O estado de sítio e o estado de emergência podem ser condensados na expressão


“estado de excepção” e estão sujeitos à disciplina da Lei nº 44/86, de 30 de Setembro,
no ordenamento jurídico nacional e aos limites jurídicos dos artigos 4º e 15º do Pacto
Internacional de Direitos Civis e Políticos e da Convenção Europeia dos Direitos do
Homem, respectivamente, aplicáveis na ordem jurídica portuguesa.

2. O diploma que decreta o estado de excepção contém uma norma que estabelece que
“em caso algum pode ser posto em causa o princípio do Estado unitário ou a continuidade
territorial do Estado”, (artigo 5º, nº 3) que, em nossa opinião, é inconstitucional por
violação dos artigos 5º, nº 1 e 6º, nº 1 da CRP, se interpretada no sentido de que proíbe
a adopção de medidas legislativas ou administrativas que visem impedir a circulação
aérea de pessoas entre o continente, os Açores e a Madeira.

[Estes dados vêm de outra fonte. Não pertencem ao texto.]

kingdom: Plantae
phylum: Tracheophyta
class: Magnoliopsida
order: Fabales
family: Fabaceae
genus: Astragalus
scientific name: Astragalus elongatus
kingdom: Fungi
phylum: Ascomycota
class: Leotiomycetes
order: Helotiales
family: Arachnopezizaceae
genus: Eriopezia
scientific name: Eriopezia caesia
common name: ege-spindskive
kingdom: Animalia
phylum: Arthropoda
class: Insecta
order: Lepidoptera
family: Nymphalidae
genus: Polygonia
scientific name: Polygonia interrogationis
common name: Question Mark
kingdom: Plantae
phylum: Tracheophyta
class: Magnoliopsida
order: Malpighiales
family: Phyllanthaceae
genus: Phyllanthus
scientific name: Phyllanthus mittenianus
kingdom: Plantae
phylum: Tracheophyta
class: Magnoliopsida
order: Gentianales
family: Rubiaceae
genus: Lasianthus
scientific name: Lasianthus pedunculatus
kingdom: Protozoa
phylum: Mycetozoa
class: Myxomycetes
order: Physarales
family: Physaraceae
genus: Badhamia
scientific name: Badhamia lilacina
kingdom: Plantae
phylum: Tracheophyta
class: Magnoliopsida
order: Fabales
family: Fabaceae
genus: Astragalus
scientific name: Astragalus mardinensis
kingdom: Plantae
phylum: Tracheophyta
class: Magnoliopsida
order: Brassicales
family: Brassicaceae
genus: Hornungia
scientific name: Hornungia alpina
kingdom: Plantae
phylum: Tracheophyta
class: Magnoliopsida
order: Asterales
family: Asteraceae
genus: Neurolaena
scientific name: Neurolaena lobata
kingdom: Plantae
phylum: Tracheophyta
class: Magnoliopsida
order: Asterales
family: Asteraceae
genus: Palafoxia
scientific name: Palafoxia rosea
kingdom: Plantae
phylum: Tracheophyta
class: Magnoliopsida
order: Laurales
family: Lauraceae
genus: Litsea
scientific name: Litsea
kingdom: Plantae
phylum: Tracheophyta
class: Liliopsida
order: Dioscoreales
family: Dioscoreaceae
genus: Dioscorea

O território do Estado abrange o território do continente e os arquipélagos dos Açores


e da Madeira, estes politicamente organizados como regiões autónomas. Isto é, o
território do Estado português é, por definição, descontínuo no conjunto das suas três
parcelas, sendo o princípio da continuidade territorial definido como um princípio de
diferenciação positiva na política interna e externa do Estado no artigo 13º do Estatuto
Político-Administrativo dos Açores, única norma na ordem jurídica portuguesa que
densifica aquele conceito. O decreto presidencial, porque não suspende a natureza do
Estado ou a sua configuração territorial (o que apenas poderia suceder por um absurdo
jurídico) está sujeito a uma interpretação conforme a Constituição, o que impede, sim,
o Governo da República de adoptar medidas de excepção que agravem a natureza
ultraperiférica dos Açores e da Madeira, que não tenham fundamento em razões de
saúde pública e de combate à pandemia.
3. O regime jurídico do estado de sítio e de emergência continua a estabelecer que a
execução da declaração do estado de emergência nas regiões autónomas é assegurado
pelo Representante da República, em cooperação com o governo regional (artigo 20º,nº
2) numa norma inconstitucional, por violação do artigo 230º da CRP, pois o
Representante da República já não representa o Estado na Região Autónoma, não tem
competências administrativas, nem dispõe de competências de superintendência dos
serviços do Estado na região, desde a revisão constitucional de 2004. A função que a lei
comete ao Representante da República é absolutamente incompatível com o respectivo
estatuto constitucional, não se antevendo como poderá assegurar a execução das
medidas adoptadas em estado de excepção, quando há uma repartição competencial
entre o Governo da República e os Governos Regionais (por exemplo, quanto à saúde
ou à protecção civil).

A incerteza do tempo que vivemos não pode autorizar a incerteza do direito.